I am using specific query for generating ids without autoincrement:

'insert into global_ids (`id`) select (((max(id)>>4)+1)<<4)+1 from global_ids'


CREATE TABLE `global_ids` (
  `id` int(11) NOT NULL,
  PRIMARY KEY (`id`)
) ENGINE=InnoDB DEFAULT CHARSET=utf8mb4 COLLATE=utf8mb4_unicode_ci;

I have problem of fetching last inserted row id (because i am not using autoincrement, cur.lastrowid is None)

How can i fetch result of inserted row id value in my case?


Solution

  • If you don't care about race conditions, you can get the highest id value in the table with SELECT MAX(id) AS id FROM global_ids.

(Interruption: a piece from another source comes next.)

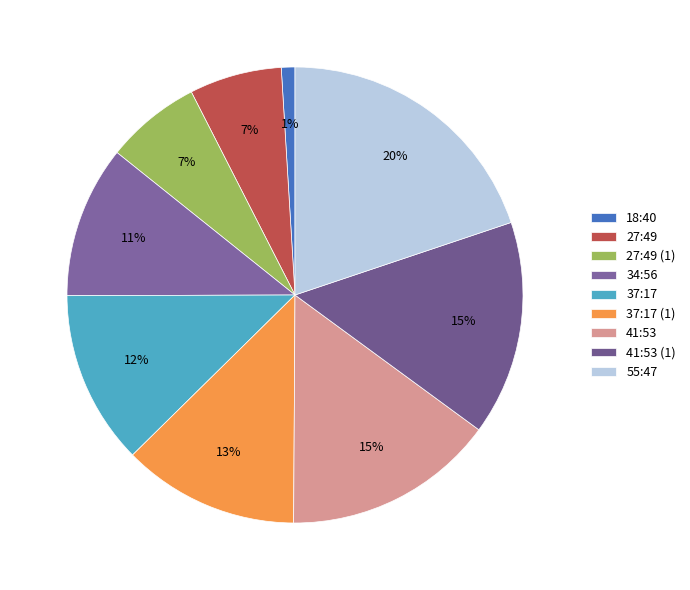

How many slices are in this pie chart?

9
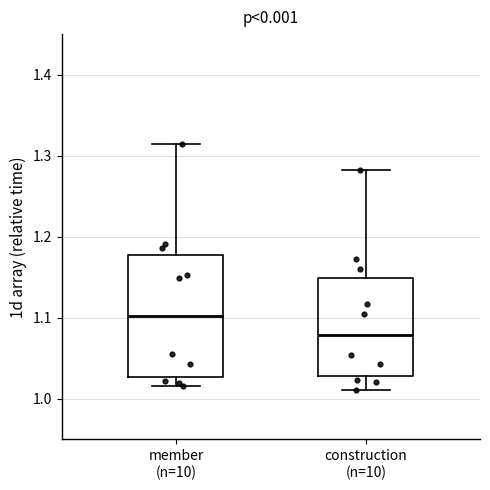

Reading left to right, read every box against the y-axis: the position of its median line, the range the box covers, and the ends of its whiskers. The values are not printed on the chart, so give them approximately, as read against the axis.

member (n=10): median 1.10, box 1.03 to 1.18, whiskers 1.02 to 1.31
construction (n=10): median 1.08, box 1.03 to 1.15, whiskers 1.01 to 1.28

    But, you do care about race conditions. What happens if two copies of your python program are running? One may do an insert, then another may do an insert before the first one does the select I suggested. If that happens, the select will return a wrong value.

    You could try

         START TRANSACTION;
         SELECT (((max(id)>>4)+1)<<4)+1 INTO @id FROM global_ids WITH UPDATE;
         INSERT INTO global_ids (id) VALUES (@id);
         COMMIT;
         SELECT @id AS id;
    

    to serialize your id generation / retrieval operation with transactions. (This won't work in MyISAM tables, because they ignore transactions.)

    But, your best bet to avoid race condition hassles in MySQL is to actually use the autoincrementing feature. You could try this.

    CREATE TABLE global_ids (
         id INT NOT NULL AUTO_INCREMENT,
         PRIMARY KEY (`id`)
    ) 
    

    Then issue these queries one after the other:

    INSERT INTO global_ids () VALUES ();
    SELECT (((LAST_INSERT_ID()>>4)+1)<<4)+1 AS id;
    

    That will use the auto-incrementing feature to generate your transformed id values without running the risk of race conditions.